TRY IT: This exercise calls for every record to be set down exactly.

Recorded data:
Content starts
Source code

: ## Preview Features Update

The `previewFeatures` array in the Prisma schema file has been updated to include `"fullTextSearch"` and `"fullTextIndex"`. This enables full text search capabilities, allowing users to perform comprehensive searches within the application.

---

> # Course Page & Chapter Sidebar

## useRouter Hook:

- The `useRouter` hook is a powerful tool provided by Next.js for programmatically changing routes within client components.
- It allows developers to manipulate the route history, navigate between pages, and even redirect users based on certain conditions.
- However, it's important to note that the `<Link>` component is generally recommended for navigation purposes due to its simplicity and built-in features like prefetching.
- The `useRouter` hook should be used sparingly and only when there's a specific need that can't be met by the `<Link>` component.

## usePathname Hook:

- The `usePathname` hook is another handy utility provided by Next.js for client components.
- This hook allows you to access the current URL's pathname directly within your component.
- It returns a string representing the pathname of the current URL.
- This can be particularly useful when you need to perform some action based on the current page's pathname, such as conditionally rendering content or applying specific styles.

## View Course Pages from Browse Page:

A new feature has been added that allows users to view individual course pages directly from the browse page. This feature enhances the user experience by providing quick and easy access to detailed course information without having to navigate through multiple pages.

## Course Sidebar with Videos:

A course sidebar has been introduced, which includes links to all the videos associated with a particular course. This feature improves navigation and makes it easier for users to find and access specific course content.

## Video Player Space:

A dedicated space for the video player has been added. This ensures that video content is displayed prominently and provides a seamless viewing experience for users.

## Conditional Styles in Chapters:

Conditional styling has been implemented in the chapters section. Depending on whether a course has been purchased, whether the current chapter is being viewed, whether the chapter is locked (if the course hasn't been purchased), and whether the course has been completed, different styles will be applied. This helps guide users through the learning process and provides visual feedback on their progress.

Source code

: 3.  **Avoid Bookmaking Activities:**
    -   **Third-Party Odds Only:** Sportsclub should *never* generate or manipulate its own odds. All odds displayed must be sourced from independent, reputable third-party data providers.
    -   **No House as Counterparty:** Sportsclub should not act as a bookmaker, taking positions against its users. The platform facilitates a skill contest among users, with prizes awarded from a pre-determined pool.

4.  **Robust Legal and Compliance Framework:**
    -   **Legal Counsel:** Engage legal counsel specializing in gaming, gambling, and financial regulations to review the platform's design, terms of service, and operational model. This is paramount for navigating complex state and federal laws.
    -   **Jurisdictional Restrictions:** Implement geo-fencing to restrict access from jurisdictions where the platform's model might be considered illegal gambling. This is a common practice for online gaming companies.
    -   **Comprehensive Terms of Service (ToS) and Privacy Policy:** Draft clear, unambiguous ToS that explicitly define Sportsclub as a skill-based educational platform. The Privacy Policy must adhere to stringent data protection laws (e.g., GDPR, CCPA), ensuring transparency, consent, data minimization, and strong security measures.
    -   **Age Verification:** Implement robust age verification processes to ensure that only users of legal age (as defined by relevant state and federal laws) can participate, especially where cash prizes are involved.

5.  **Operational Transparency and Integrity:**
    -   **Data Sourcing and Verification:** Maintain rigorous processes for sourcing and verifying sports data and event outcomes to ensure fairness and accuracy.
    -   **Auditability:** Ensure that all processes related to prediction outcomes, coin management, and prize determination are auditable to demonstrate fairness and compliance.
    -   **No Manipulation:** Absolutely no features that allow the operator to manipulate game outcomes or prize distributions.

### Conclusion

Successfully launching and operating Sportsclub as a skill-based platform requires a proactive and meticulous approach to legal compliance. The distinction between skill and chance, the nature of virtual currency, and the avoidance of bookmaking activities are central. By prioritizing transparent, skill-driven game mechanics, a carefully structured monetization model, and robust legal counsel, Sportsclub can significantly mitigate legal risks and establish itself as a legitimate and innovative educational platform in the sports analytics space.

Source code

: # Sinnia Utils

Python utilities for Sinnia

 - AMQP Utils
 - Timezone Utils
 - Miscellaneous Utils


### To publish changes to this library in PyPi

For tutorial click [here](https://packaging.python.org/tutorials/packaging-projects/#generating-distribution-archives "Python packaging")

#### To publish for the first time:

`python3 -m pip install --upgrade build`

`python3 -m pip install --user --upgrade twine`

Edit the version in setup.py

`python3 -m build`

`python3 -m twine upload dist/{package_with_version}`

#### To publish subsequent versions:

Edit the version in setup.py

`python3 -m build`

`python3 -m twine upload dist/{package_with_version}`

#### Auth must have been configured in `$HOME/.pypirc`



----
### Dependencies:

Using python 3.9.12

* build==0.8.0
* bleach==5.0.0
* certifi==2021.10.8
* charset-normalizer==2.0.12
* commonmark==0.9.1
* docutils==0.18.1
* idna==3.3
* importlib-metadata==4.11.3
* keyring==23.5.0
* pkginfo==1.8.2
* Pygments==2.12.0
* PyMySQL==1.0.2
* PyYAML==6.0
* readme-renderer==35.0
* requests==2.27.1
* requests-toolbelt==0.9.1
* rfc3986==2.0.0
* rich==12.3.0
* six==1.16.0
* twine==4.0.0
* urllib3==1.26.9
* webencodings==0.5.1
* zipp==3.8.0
Content ends
RESPONSE TO THE TASK:
Source code

: ## Preview Features Update

The `previewFeatures` array in the Prisma schema file has been updated to include `"fullTextSearch"` and `"fullTextIndex"`. This enables full text search capabilities, allowing users to perform comprehensive searches within the application.

---

> # Course Page & Chapter Sidebar

## useRouter Hook:

- The `useRouter` hook is a powerful tool provided by Next.js for programmatically changing routes within client components.
- It allows developers to manipulate the route history, navigate between pages, and even redirect users based on certain conditions.
- However, it's important to note that the `<Link>` component is generally recommended for navigation purposes due to its simplicity and built-in features like prefetching.
- The `useRouter` hook should be used sparingly and only when there's a specific need that can't be met by the `<Link>` component.

## usePathname Hook:

- The `usePathname` hook is another handy utility provided by Next.js for client components.
- This hook allows you to access the current URL's pathname directly within your component.
- It returns a string representing the pathname of the current URL.
- This can be particularly useful when you need to perform some action based on the current page's pathname, such as conditionally rendering content or applying specific styles.

## View Course Pages from Browse Page:

A new feature has been added that allows users to view individual course pages directly from the browse page. This feature enhances the user experience by providing quick and easy access to detailed course information without having to navigate through multiple pages.

## Course Sidebar with Videos:

A course sidebar has been introduced, which includes links to all the videos associated with a particular course. This feature improves navigation and makes it easier for users to find and access specific course content.

## Video Player Space:

A dedicated space for the video player has been added. This ensures that video content is displayed prominently and provides a seamless viewing experience for users.

## Conditional Styles in Chapters:

Conditional styling has been implemented in the chapters section. Depending on whether a course has been purchased, whether the current chapter is being viewed, whether the chapter is locked (if the course hasn't been purchased), and whether the course has been completed, different styles will be applied. This helps guide users through the learning process and provides visual feedback on their progress.

Source code

: 3.  **Avoid Bookmaking Activities:**
    -   **Third-Party Odds Only:** Sportsclub should *never* generate or manipulate its own odds. All odds displayed must be sourced from independent, reputable third-party data providers.
    -   **No House as Counterparty:** Sportsclub should not act as a bookmaker, taking positions against its users. The platform facilitates a skill contest among users, with prizes awarded from a pre-determined pool.

4.  **Robust Legal and Compliance Framework:**
    -   **Legal Counsel:** Engage legal counsel specializing in gaming, gambling, and financial regulations to review the platform's design, terms of service, and operational model. This is paramount for navigating complex state and federal laws.
    -   **Jurisdictional Restrictions:** Implement geo-fencing to restrict access from jurisdictions where the platform's model might be considered illegal gambling. This is a common practice for online gaming companies.
    -   **Comprehensive Terms of Service (ToS) and Privacy Policy:** Draft clear, unambiguous ToS that explicitly define Sportsclub as a skill-based educational platform. The Privacy Policy must adhere to stringent data protection laws (e.g., GDPR, CCPA), ensuring transparency, consent, data minimization, and strong security measures.
    -   **Age Verification:** Implement robust age verification processes to ensure that only users of legal age (as defined by relevant state and federal laws) can participate, especially where cash prizes are involved.

5.  **Operational Transparency and Integrity:**
    -   **Data Sourcing and Verification:** Maintain rigorous processes for sourcing and verifying sports data and event outcomes to ensure fairness and accuracy.
    -   **Auditability:** Ensure that all processes related to prediction outcomes, coin management, and prize determination are auditable to demonstrate fairness and compliance.
    -   **No Manipulation:** Absolutely no features that allow the operator to manipulate game outcomes or prize distributions.

### Conclusion

Successfully launching and operating Sportsclub as a skill-based platform requires a proactive and meticulous approach to legal compliance. The distinction between skill and chance, the nature of virtual currency, and the avoidance of bookmaking activities are central. By prioritizing transparent, skill-driven game mechanics, a carefully structured monetization model, and robust legal counsel, Sportsclub can significantly mitigate legal risks and establish itself as a legitimate and innovative educational platform in the sports analytics space.

Source code

: # Sinnia Utils

Python utilities for Sinnia

 - AMQP Utils
 - Timezone Utils
 - Miscellaneous Utils


### To publish changes to this library in PyPi

For tutorial click [here](https://packaging.python.org/tutorials/packaging-projects/#generating-distribution-archives "Python packaging")

#### To publish for the first time:

`python3 -m pip install --upgrade build`

`python3 -m pip install --user --upgrade twine`

Edit the version in setup.py

`python3 -m build`

`python3 -m twine upload dist/{package_with_version}`

#### To publish subsequent versions:

Edit the version in setup.py

`python3 -m build`

`python3 -m twine upload dist/{package_with_version}`

#### Auth must have been configured in `$HOME/.pypirc`



----
### Dependencies:

Using python 3.9.12

* build==0.8.0
* bleach==5.0.0
* certifi==2021.10.8
* charset-normalizer==2.0.12
* commonmark==0.9.1
* docutils==0.18.1
* idna==3.3
* importlib-metadata==4.11.3
* keyring==23.5.0
* pkginfo==1.8.2
* Pygments==2.12.0
* PyMySQL==1.0.2
* PyYAML==6.0
* readme-renderer==35.0
* requests==2.27.1
* requests-toolbelt==0.9.1
* rfc3986==2.0.0
* rich==12.3.0
* six==1.16.0
* twine==4.0.0
* urllib3==1.26.9
* webencodings==0.5.1
* zipp==3.8.0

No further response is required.